在规划或编码之前,探索并深入理解现有代码库的最佳实践。

SKILL.md
--- frontmatter
name: codebase-awareness
description: Best practices for exploring and understanding an existing codebase before planning or coding.

Codebase Awareness & Discovery

CRITICAL: Deep Discovery

Before proposing a PRD, technical plan, or new feature implementation, you MUST perform a deep discovery of the existing codebase.

  1. Never Assume Greenfield: Even if it's the start of a conversation, assume the user might have already started.
  2. Verify via Content, Not Just Names: Don't just dir or ls. Open core files (e.g., app/_layout.tsx, index.tsx, package.json, lib/) to understand existing logic.
  3. Map Existing Features: Create an internal mental map (or state in your thoughts) of:
    • What screens are already built?
    • What API clients/services are already initialized?
    • What data schemas are being used?
  4. Fit, Don't Replace: New features must fit into the existing architecture. If the user asks for a feature that is 50% done, your plan must be "Complete the X feature" rather than "Implement the X feature".
  5. The Truthiness Check: Before recommending a task as "Active" or "Next", you MUST verify its status against three sources:
    • Local State: Check for existing spec files in specs/.
    • GitHub State: Run gh issue list --state closed AND gh issue list --state open (the default gh issue list is insufficient on its own).
    • Git History: Run git log --grep="issue-number" or git log --oneline -50 to see if commits related to the task already exist in main.
    • CRITICAL: If a spec file exists but the code and issue are complete, DELETE the spec file to prevent "zombie" feature drift.
  6. The Ghost Check (Anti-Hallucination):
    • Concept: GitHub Issues are often stale. The Code is the only truth.
    • Action: Before planning a feature, run a surgical search for the files that would exist if it were done (e.g., find_by_name "login", grep_search "AuthService").
    • Verdict: If the code exists, the Issue is wrong. Close the Issue; do NOT duplicate the code.

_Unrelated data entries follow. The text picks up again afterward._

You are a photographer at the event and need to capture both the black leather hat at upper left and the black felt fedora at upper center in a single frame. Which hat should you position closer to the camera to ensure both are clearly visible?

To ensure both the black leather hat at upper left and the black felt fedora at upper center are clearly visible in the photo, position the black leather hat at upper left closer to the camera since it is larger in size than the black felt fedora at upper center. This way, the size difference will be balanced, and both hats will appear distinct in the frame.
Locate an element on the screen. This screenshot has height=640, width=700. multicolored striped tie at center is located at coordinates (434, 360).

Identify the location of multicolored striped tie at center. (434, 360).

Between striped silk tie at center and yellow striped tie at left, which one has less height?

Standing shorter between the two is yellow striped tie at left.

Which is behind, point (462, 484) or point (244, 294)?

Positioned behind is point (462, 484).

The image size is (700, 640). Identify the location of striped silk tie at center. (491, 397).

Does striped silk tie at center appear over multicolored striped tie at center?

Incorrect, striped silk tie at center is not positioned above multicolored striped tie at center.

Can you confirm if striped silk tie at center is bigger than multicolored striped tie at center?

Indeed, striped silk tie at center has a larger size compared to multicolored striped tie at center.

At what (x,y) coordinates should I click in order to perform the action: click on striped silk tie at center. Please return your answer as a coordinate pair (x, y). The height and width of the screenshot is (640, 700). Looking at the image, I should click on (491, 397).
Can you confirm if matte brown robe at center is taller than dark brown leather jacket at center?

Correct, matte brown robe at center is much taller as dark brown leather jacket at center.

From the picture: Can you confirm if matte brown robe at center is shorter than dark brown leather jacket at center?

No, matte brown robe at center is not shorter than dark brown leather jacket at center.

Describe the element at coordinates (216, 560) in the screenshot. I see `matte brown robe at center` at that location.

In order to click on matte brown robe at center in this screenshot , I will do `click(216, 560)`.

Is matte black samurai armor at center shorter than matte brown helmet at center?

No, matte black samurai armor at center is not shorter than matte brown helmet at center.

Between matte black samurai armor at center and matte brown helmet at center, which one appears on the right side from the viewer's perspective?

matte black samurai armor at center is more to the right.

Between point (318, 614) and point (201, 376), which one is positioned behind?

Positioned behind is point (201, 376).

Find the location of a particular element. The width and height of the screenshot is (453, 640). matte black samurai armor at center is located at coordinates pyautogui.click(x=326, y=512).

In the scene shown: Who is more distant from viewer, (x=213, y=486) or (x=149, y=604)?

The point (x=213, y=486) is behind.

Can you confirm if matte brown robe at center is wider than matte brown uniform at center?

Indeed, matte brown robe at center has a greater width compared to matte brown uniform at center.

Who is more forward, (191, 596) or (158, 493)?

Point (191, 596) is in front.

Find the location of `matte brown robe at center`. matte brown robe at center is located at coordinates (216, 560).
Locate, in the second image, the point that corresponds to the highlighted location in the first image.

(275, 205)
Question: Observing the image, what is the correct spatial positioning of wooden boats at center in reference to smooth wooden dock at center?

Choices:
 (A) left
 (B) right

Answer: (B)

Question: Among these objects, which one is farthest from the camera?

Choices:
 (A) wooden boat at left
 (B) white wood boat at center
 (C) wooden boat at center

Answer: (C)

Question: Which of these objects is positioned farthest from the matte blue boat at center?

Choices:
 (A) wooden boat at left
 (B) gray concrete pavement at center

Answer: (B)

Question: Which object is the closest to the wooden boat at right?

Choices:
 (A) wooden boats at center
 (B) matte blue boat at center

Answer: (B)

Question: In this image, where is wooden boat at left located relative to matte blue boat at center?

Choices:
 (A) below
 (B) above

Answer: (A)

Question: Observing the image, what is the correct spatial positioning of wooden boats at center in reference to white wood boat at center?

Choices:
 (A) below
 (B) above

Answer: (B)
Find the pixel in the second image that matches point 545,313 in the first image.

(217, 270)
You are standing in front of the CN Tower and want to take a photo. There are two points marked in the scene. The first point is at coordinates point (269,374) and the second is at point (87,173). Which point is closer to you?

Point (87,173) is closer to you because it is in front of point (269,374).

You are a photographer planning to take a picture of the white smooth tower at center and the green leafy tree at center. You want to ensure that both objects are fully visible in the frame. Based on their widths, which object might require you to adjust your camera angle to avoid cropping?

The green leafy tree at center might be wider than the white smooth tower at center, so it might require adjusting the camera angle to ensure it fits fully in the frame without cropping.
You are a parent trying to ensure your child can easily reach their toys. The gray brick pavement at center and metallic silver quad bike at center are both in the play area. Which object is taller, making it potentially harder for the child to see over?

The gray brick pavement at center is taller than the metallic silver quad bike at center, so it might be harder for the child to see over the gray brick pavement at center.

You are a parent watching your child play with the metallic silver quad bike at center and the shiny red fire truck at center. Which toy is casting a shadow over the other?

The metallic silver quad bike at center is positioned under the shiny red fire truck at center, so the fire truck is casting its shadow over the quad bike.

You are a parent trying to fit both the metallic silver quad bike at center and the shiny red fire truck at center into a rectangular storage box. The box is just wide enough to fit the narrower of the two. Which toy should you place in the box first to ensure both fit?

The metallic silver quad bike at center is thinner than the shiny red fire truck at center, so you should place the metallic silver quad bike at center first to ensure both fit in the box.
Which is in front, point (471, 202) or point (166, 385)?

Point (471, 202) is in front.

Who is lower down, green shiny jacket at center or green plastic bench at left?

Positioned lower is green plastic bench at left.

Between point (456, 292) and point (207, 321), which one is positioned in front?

Workflow: The "Pre-Plan" Audit

Whenever the /plan workflow or a similar "what should we do next" request is triggered:

  • Step 1: Run ls -R or find . -maxdepth 2. Avoid dir /s /b.
  • Step 2: Identify "Core Files" (entry points, main features).
  • Step 3: view_file at least 2-3 of these core files to gauge the "maturity" of the project.
  • Step 4: Skill Check: Briefly check .agent/skills and view_file any that seem relevant to the broad feature area (e.g. product-design, supabase).
  • Step 5: Acknowledge existing work specifically in your response (e.g., "I see you've already implemented X in file.tsx").
  • Step 6 (Sub-Agent Option): For very large codebases, spawn a "Cartographer" agent to map the project:
    • claude -p "Generate a high-level architecture map of this project and save it to specs/project_map.md" --agent "scribe"

Refactoring Hygiene

  • Delete While Replacing: If you refactor a component to replace another (e.g., creating ProductDetailModal to replace PantryItemDetail), you MUST proactively identify and delete the obsolete file in the same coding session. Do not leave "zombie code" for a future cleanup pass.

Phase Discipline: Read-Only Planning

  • CRITICAL: During the /plan workflow or any "Discovery/Planning" phase, you are in READ-ONLY MODE.
  • Forbidden Actions: Do NOT use write_to_file, replace_file_content, or run_command (except for ls, cat, or read-only tools) on project code.
  • Exception: You may ONLY write to specs/issue_*.md, specs/active_PRD.md, or .agent files.
  • Why: Writing code before the plan is approved causes "rogue" behavior, wasted effort, and violates the "Measure Twice, Cut Once" principle.